Goulotte style made in Belledonne ! 03/2022

Après un mois de février passé sur les bancs de la fac ou à faire du ski pourri, quand Guillaume me confie avoir envie de retourner trainer ses pioches en montagne j’ai les crocs comme jamais. Le bougre est en pleine boulimie alpinistique et il faut en profiter ! Sa flemme légendaire peut le rattraper à tout moment et le plaquer au lit deux semaines avec des M&Ms et des bouquins de philo. J’accepte donc la proposition sans rechigner et me voilà ajouté dans un de ses sombres groupes messenger : « Goulotte style ! ». Le casting de ce groupe fait rêver, on a que des stars : Yaya, le mec a fait sa première sortie de glace à la grave la veille mais est capable de tracter sur les pires arquées des spots de la cuvette ; Titouille, passe plus de temps en froc sur son canap’ qu’à faire des séances de rési mais sa motiv et sa caisse sont inébranlables ; Guillaume, pas hyper à l’aise avec ses pattes sur un chemin plat, l’étrange animal peut te sortir de n’importe quelle situation quand on est à la verticale. Qu’on soit honnête, sur le papier, cette team n’a aucune chance de faire la croix de l’année.

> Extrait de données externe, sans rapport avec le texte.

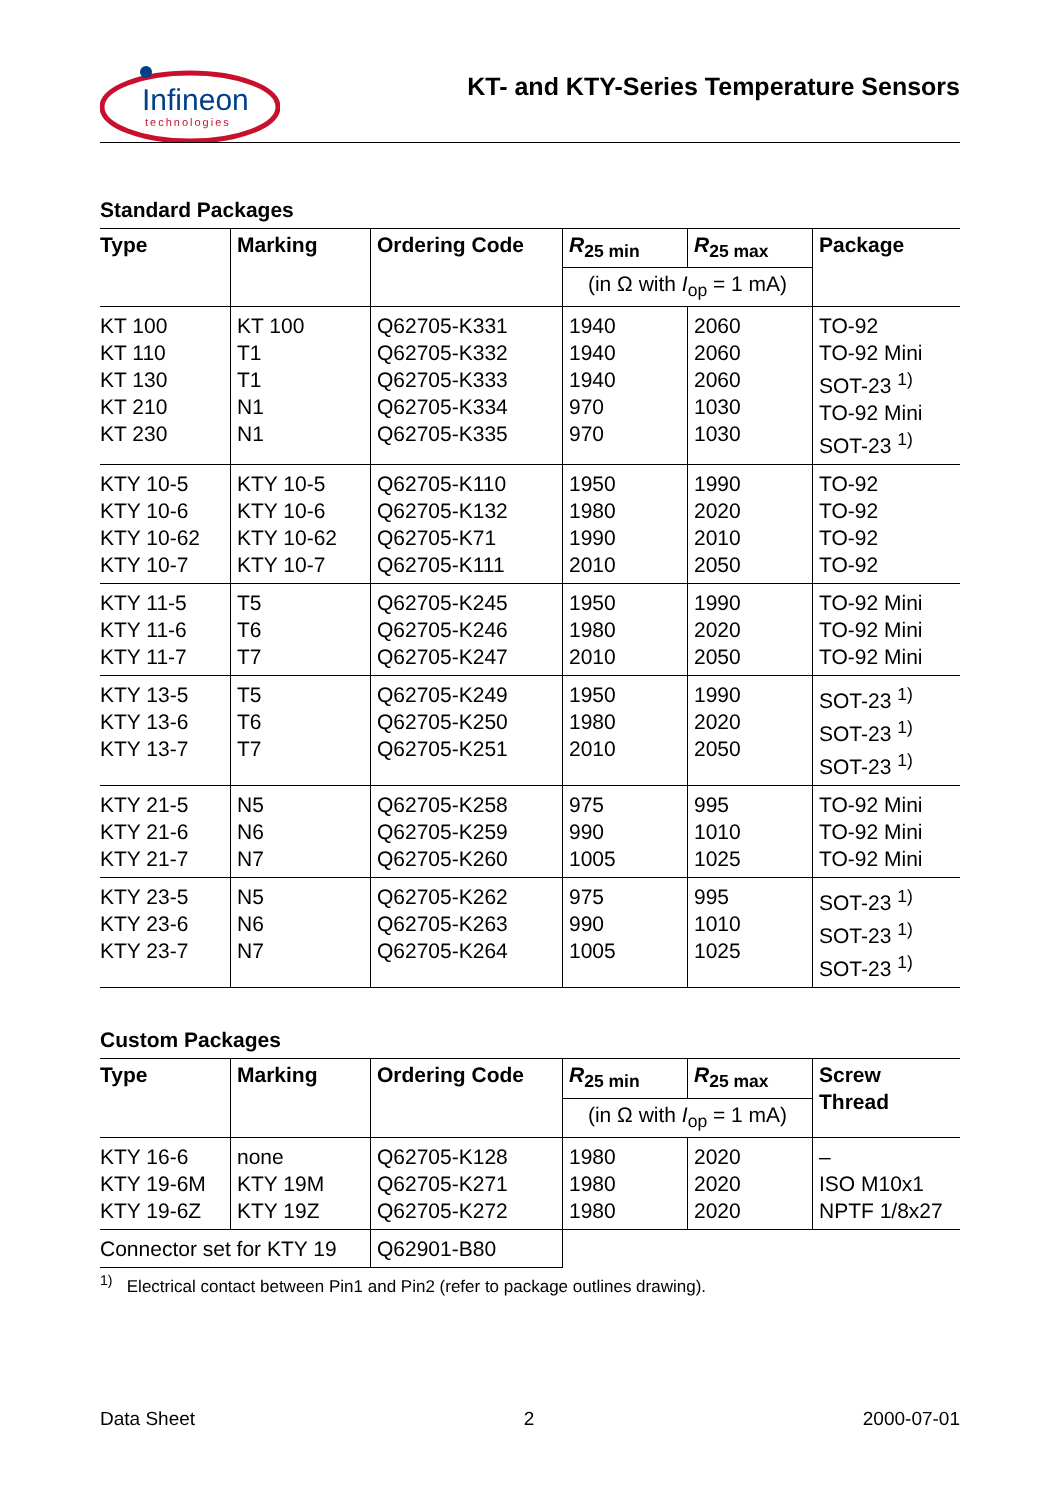Infineon
technologies
KT- and KTY-Series Temperature Sensors
Standard Packages
| Type | Marking | Ordering Code | R<sub>25 min</sub> | R<sub>25 max</sub> | Package |
| --- | --- | --- | --- | --- | --- |
| | | | (in Ω with I<sub>op</sub> = 1 mA) | | |
| KT 100 KT 110 KT 130 KT 210 KT 230 | KT 100 T1 T1 N1 N1 | Q62705-K331 Q62705-K332 Q62705-K333 Q62705-K334 Q62705-K335 | 1940 1940 1940 970 970 | 2060 2060 2060 1030 1030 | TO-92 TO-92 Mini SOT-23 <sup>1)</sup> TO-92 Mini SOT-23 <sup>1)</sup> |
| KTY 10-5 KTY 10-6 KTY 10-62 KTY 10-7 | KTY 10-5 KTY 10-6 KTY 10-62 KTY 10-7 | Q62705-K110 Q62705-K132 Q62705-K71 Q62705-K111 | 1950 1980 1990 2010 | 1990 2020 2010 2050 | TO-92 TO-92 TO-92 TO-92 |
| KTY 11-5 KTY 11-6 KTY 11-7 | T5 T6 T7 | Q62705-K245 Q62705-K246 Q62705-K247 | 1950 1980 2010 | 1990 2020 2050 | TO-92 Mini TO-92 Mini TO-92 Mini |
| KTY 13-5 KTY 13-6 KTY 13-7 | T5 T6 T7 | Q62705-K249 Q62705-K250 Q62705-K251 | 1950 1980 2010 | 1990 2020 2050 | SOT-23 <sup>1)</sup> SOT-23 <sup>1)</sup> SOT-23 <sup>1)</sup> |
| KTY 21-5 KTY 21-6 KTY 21-7 | N5 N6 N7 | Q62705-K258 Q62705-K259 Q62705-K260 | 975 990 1005 | 995 1010 1025 | TO-92 Mini TO-92 Mini TO-92 Mini |
| KTY 23-5 KTY 23-6 KTY 23-7 | N5 N6 N7 | Q62705-K262 Q62705-K263 Q62705-K264 | 975 990 1005 | 995 1010 1025 | SOT-23 <sup>1)</sup> SOT-23 <sup>1)</sup> SOT-23 <sup>1)</sup> |
Custom Packages
| Type | Marking | Ordering Code | R<sub>25 min</sub> | R<sub>25 max</sub> | Screw Thread |
| --- | --- | --- | --- | --- | --- |
| | | | (in Ω with I<sub>op</sub> = 1 mA) | | |
| KTY 16-6 KTY 19-6M KTY 19-6Z | none KTY 19M KTY 19Z | Q62705-K128 Q62705-K271 Q62705-K272 | 1980 1980 1980 | 2020 2020 2020 | – ISO M10x1 NPTF 1/8x27 |
| Connector set for KTY 19 | | Q62901-B80 | | | |
<sup>1)</sup> Electrical contact between Pin1 and Pin2 (refer to package outlines drawing).
Data Sheet 2 2000-07-01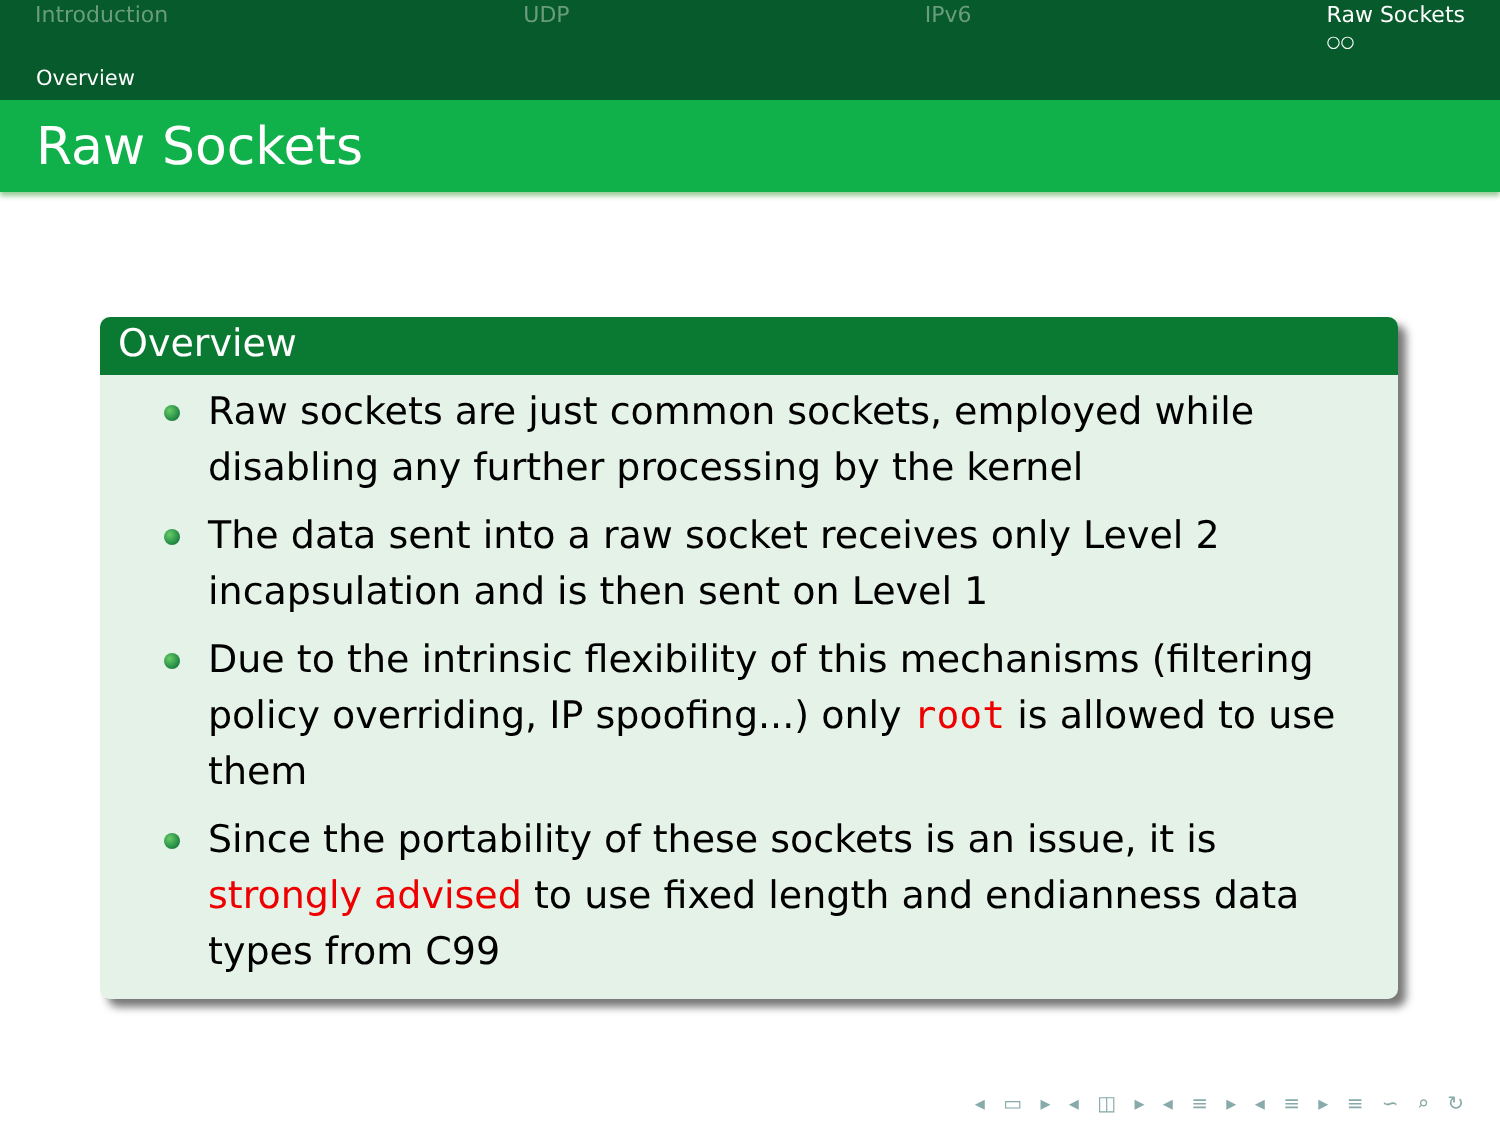Introduction UDP IPv6 Raw Sockets
○○
Overview
Raw Sockets
Overview
Raw sockets are just common sockets, employed while disabling any further processing by the kernel
The data sent into a raw socket receives only Level 2 incapsulation and is then sent on Level 1
Due to the intrinsic flexibility of this mechanisms (filtering policy overriding, IP spoofing...) only root is allowed to use them
Since the portability of these sockets is an issue, it is strongly advised to use fixed length and endianness data types from C99
◂ ▭ ▸ ◂ ◫ ▸ ◂ ≡ ▸ ◂ ≡ ▸ ≡ ∽ ⌕ ↻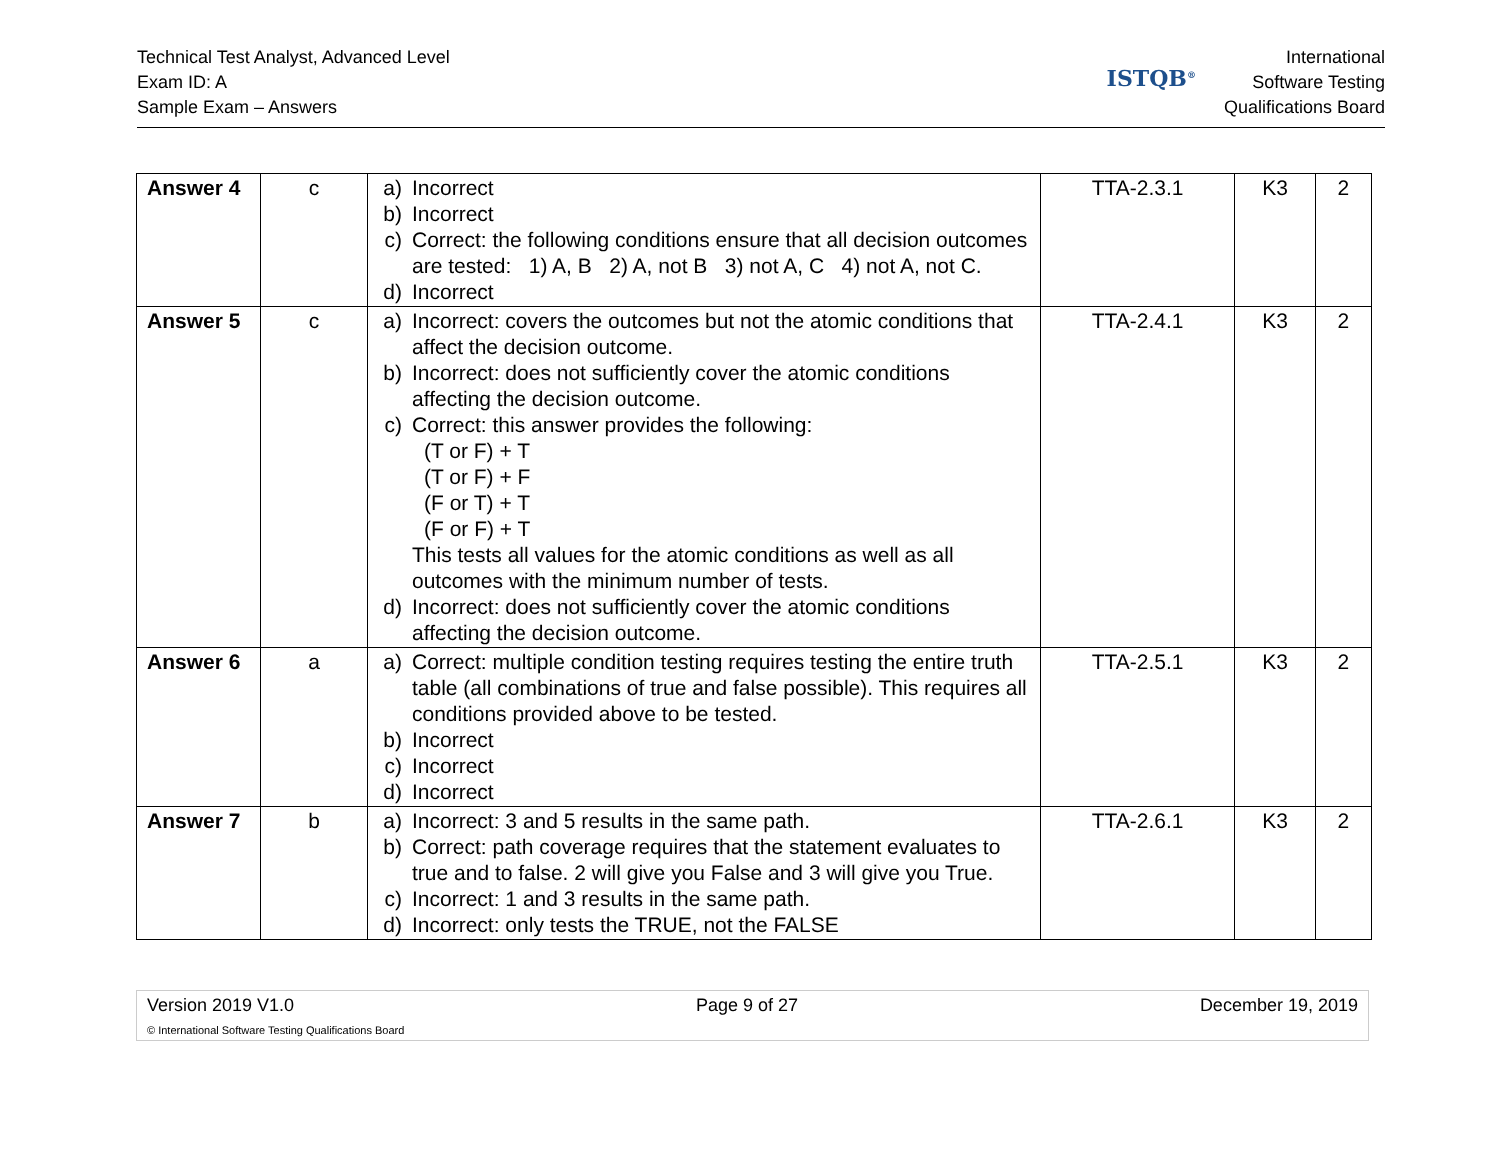Technical Test Analyst, Advanced Level
Exam ID: A
Sample Exam – Answers
ISTQB<sup>®</sup>
International
Software Testing
Qualifications Board
| Answer 4 | c | a) Incorrect b) Incorrect c) Correct: the following conditions ensure that all decision outcomes are tested: 1) A, B 2) A, not B 3) not A, C 4) not A, not C. d) Incorrect | TTA-2.3.1 | K3 | 2 |
| Answer 5 | c | a) Incorrect: covers the outcomes but not the atomic conditions that affect the decision outcome. b) Incorrect: does not sufficiently cover the atomic conditions affecting the decision outcome. c) Correct: this answer provides the following: (T or F) + T (T or F) + F (F or T) + T (F or F) + T This tests all values for the atomic conditions as well as all outcomes with the minimum number of tests. d) Incorrect: does not sufficiently cover the atomic conditions affecting the decision outcome. | TTA-2.4.1 | K3 | 2 |
| Answer 6 | a | a) Correct: multiple condition testing requires testing the entire truth table (all combinations of true and false possible). This requires all conditions provided above to be tested. b) Incorrect c) Incorrect d) Incorrect | TTA-2.5.1 | K3 | 2 |
| Answer 7 | b | a) Incorrect: 3 and 5 results in the same path. b) Correct: path coverage requires that the statement evaluates to true and to false. 2 will give you False and 3 will give you True. c) Incorrect: 1 and 3 results in the same path. d) Incorrect: only tests the TRUE, not the FALSE | TTA-2.6.1 | K3 | 2 |
Version 2019 V1.0 Page 9 of 27 December 19, 2019
© International Software Testing Qualifications Board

Tout au mieux, on peut rêver de la goulotte du bloc coincé à la journée si on prend la benne. Pourtant on y croit, tout le monde est surmotivé et l’objectif numéro un est de se marrer, peu importe ce qu’on grimpe.


On oublie vite les plans foireux au fin fond des Ecrins où Guillaume vient de prendre une semaine de but à errer sur le glacier noir. On se tourne donc logiquement vers (objectivement) le plus beau massif du monde, Belledonne. Après quelques théories de physique élémentaire douteuses, on s’autopersuade que la Goulotte Blanche (TD 5+ M3 700m) à la Petite Lance de Domène devrait être en condition. Il a dû faire assez froid pour que les trois longueurs de glace soient formées et la nivologie devrait être assez stable pour parcourir les 500 derniers mètres bien sujets aux brassages/natation et aux spindrifts/avalanches. Un CR C2C inattendu vient confirmer tout ça : banco, on fonce !
La fine équipe se retrouve donc à 5h30 sur le parking bien glauque de la Gorge au fin fond de la vallée de de Saint-Mury. Après un dernier débat sur la stratégie d’approche, on décide d’accrocher les raquettes au sac et on se lance dans les quelques mille mètres d’approche. La première partie dans la forêt est sèche et déroule sans problèmes. On rejoint vite la neige dans le cirque du Boulon et on en profite pour admirer les cascades grimpées avec Pierrot et Louise quelques semaines avant. Celles-ci sont d’ailleurs dans un piteux état, ça ne me rassure pas pour les conditions de notre voie. La suite déroule bien grâce à une bonne trace jusqu’au Habert du Mousset qu’on atteint rapidement. On dépose tout le matos inutile sous un caillou (notamment les raquettes qui auront juste fait une balade sur nos sacs…) et on gagne le pied sans encombre.

Niels dans la première longueur qui donne le ton


Les longueurs de glace sont très bien formées et la nivologie est rassurante. L’équipe est boostée comme jamais, ça va être dément! Je me lance dans la première longueur et très vite je dois faire un choix. A droite, un magnifique cigare en 5+, bien raide et continu nous fait de l’oeil mais il est ouvert d’une grande fenêtre d’un mètre de haut en son centre. On choisit donc de se rabattre sur le petit cigare de gauche qui semble mieux collé au rocher. Celui-ci se laisse grimper sans soucis moyennant une bonne grosse douche pas hyper agréable avant 650 m de face nord… Au premier relais (d’une solidité douteuse…), on est déjà dans une grande ambiance ! Tous les potes ont le smile et les blagues sont toujours aussi pourries, ça me rassure. Je me sens au bon endroit au bon moment, tous les voyants sont au vert.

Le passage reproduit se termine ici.